### [INPUT DATA]
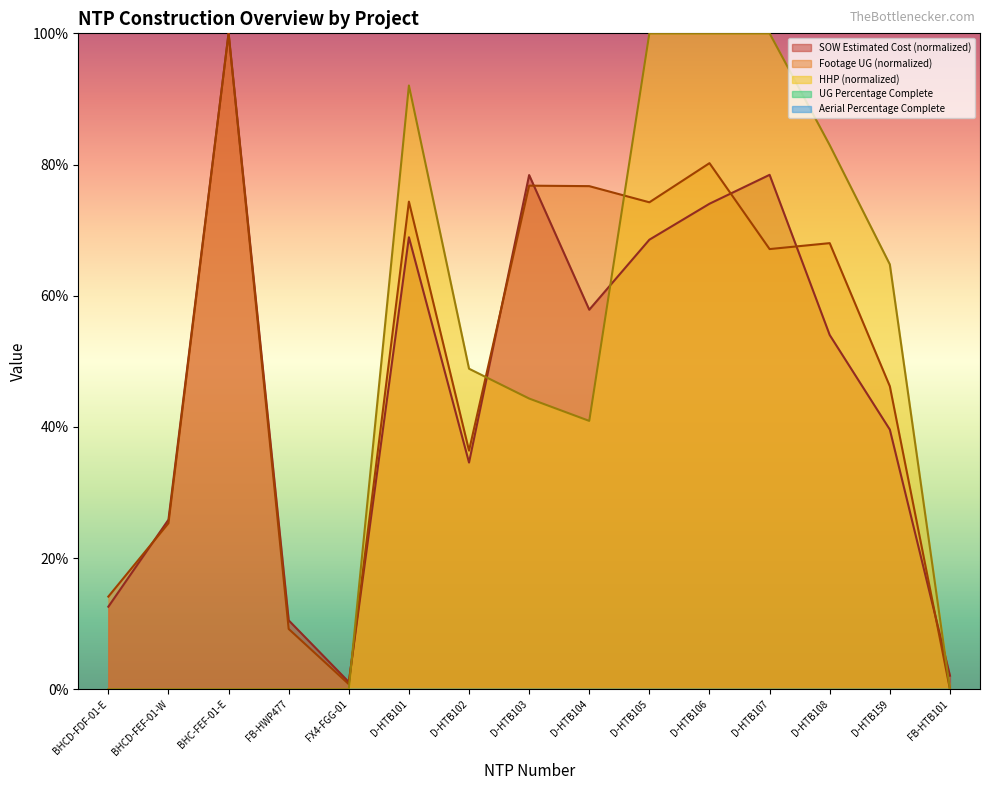

What is the difference between the maximum and minimum values in the Footage UG series?

100.0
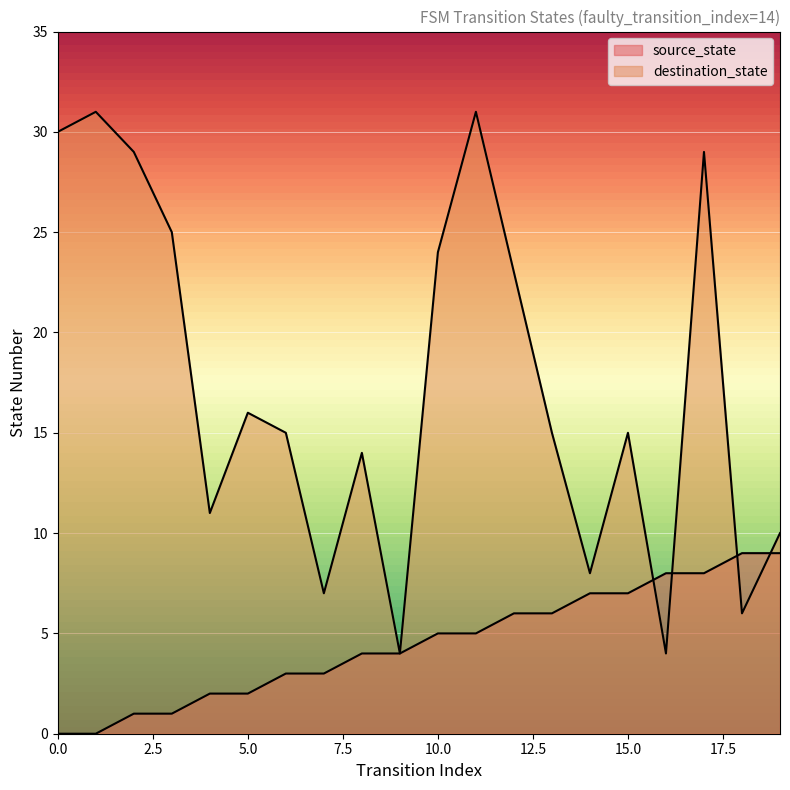

What is the lowest value of the destination_state series?

4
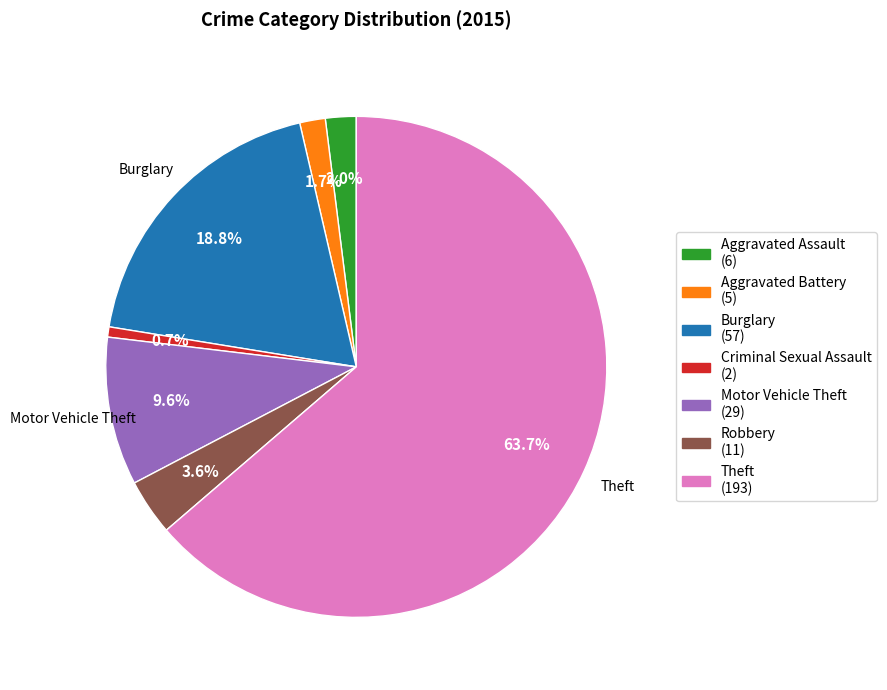

Is there a majority slice in this chart?

Yes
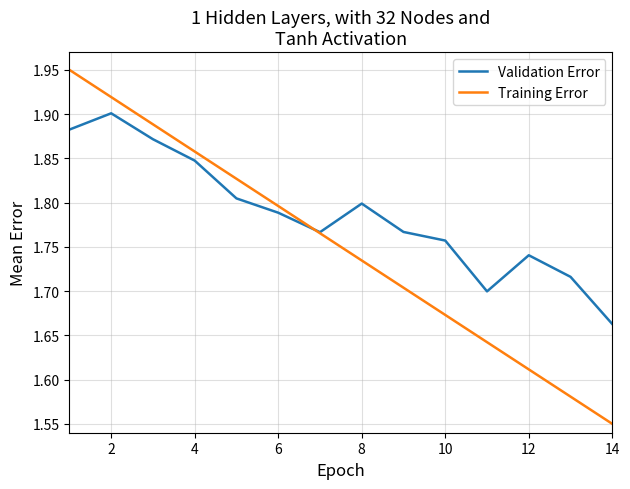

After their last crossing, which series has the higher values: Training Error or Validation Error?

Validation Error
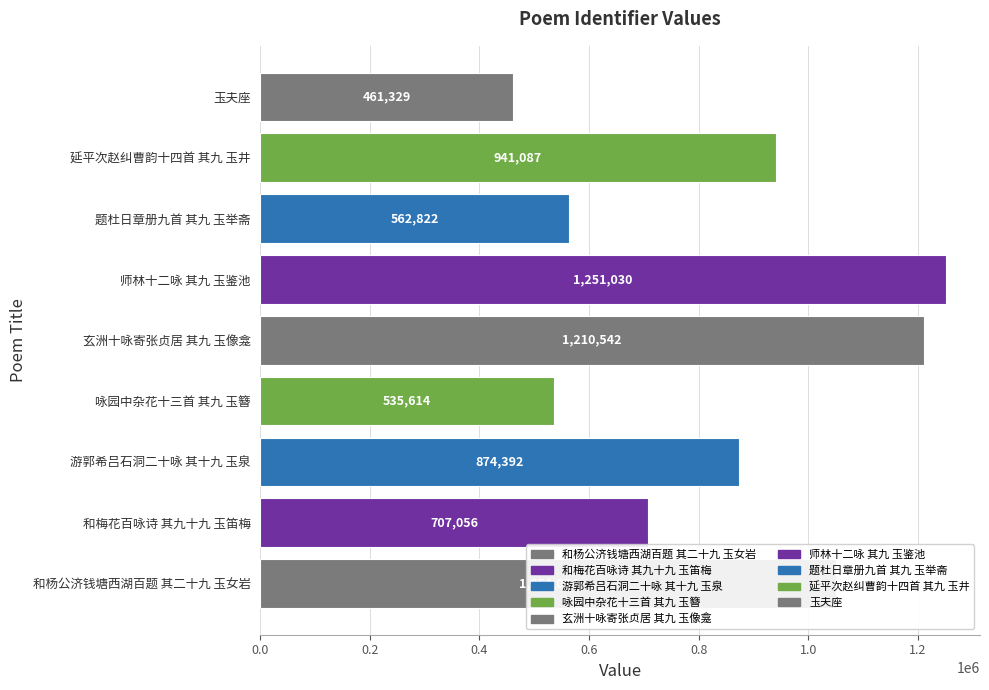

At which category does the chart reach its minimum across all series?

玉夫座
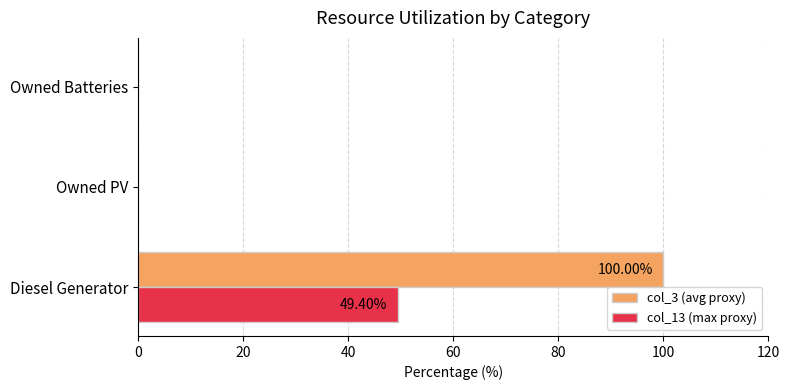

Is the value of col_13 (max proxy) at Owned Batteries greater than the value of col_3 (avg proxy) at Diesel Generator?

No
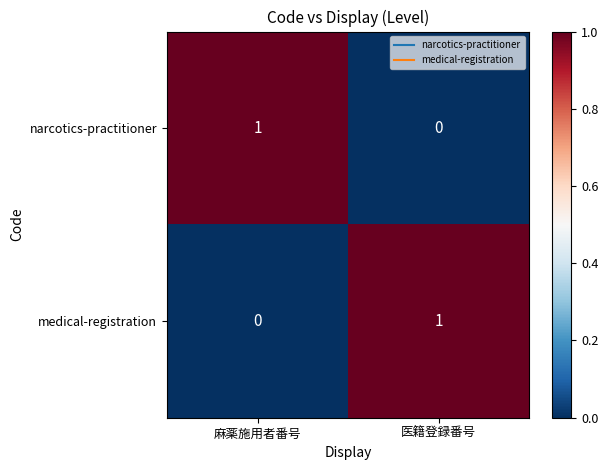

Rank the categories by narcotics-practitioner value from highest to lowest.

麻薬施用者番号, 医籍登録番号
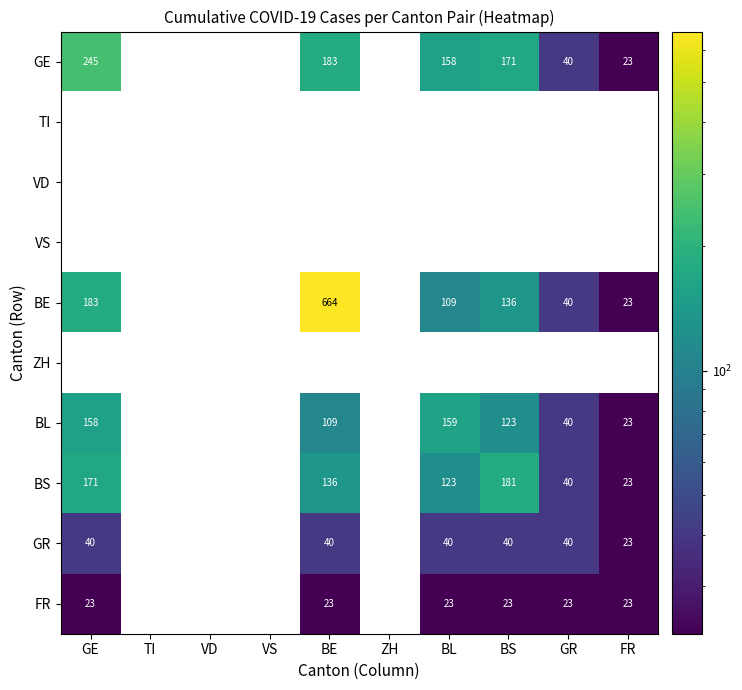

At which category is the sum across all series the highest?

BE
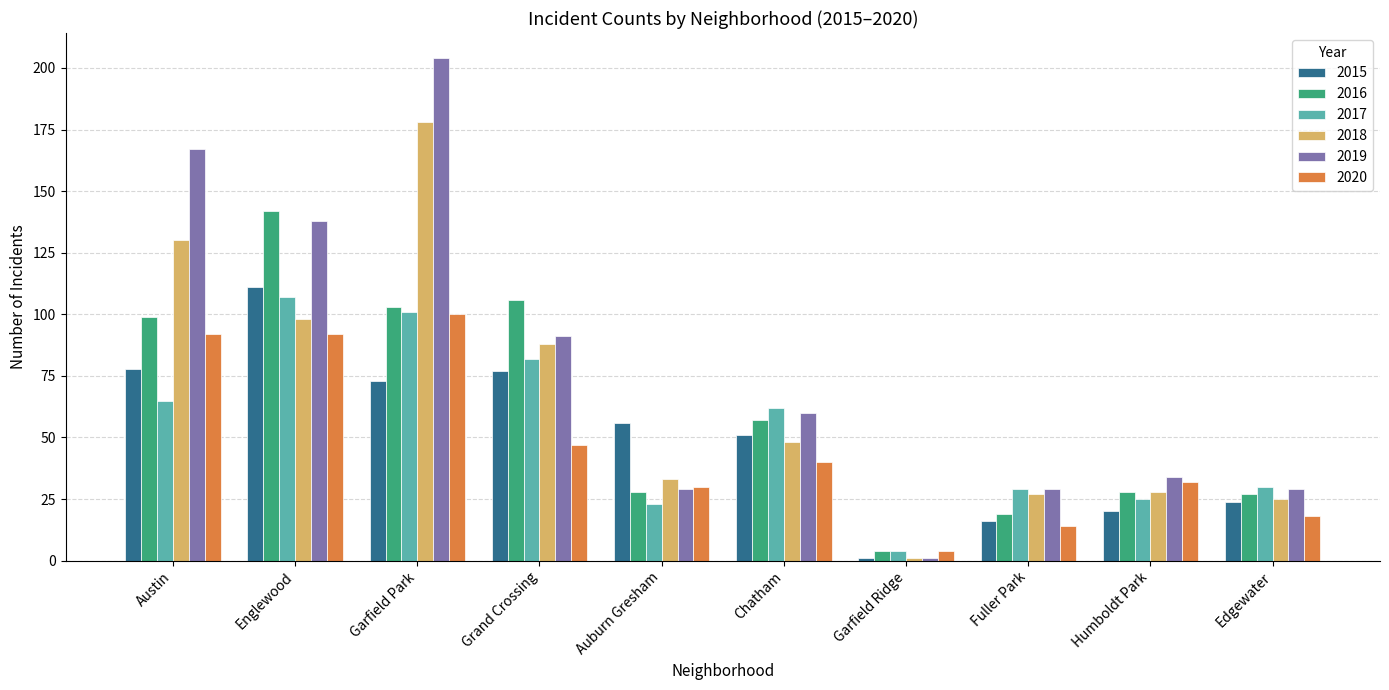

What is the total value across all series at Grand Crossing?

491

### [INSTRUCTIONS FOR THE TASK]
Rewrite every entry above, changing each "series" to "sequence" and keeping everything else the same. Omit the pictures from your answer.

### [THE COMPLETED TASK]
What is the difference between the maximum and minimum values in the Footage UG sequence?

100.0

What is the lowest value of the destination_state sequence?

4

Is there a majority slice in this chart?

Yes

After their last crossing, which sequence has the higher values: Training Error or Validation Error?

Validation Error

At which category does the chart reach its minimum across all sequence?

玉夫座

Is the value of col_13 (max proxy) at Owned Batteries greater than the value of col_3 (avg proxy) at Diesel Generator?

No

Rank the categories by narcotics-practitioner value from highest to lowest.

麻薬施用者番号, 医籍登録番号

At which category is the sum across all sequence the highest?

BE

What is the total value across all sequence at Grand Crossing?

491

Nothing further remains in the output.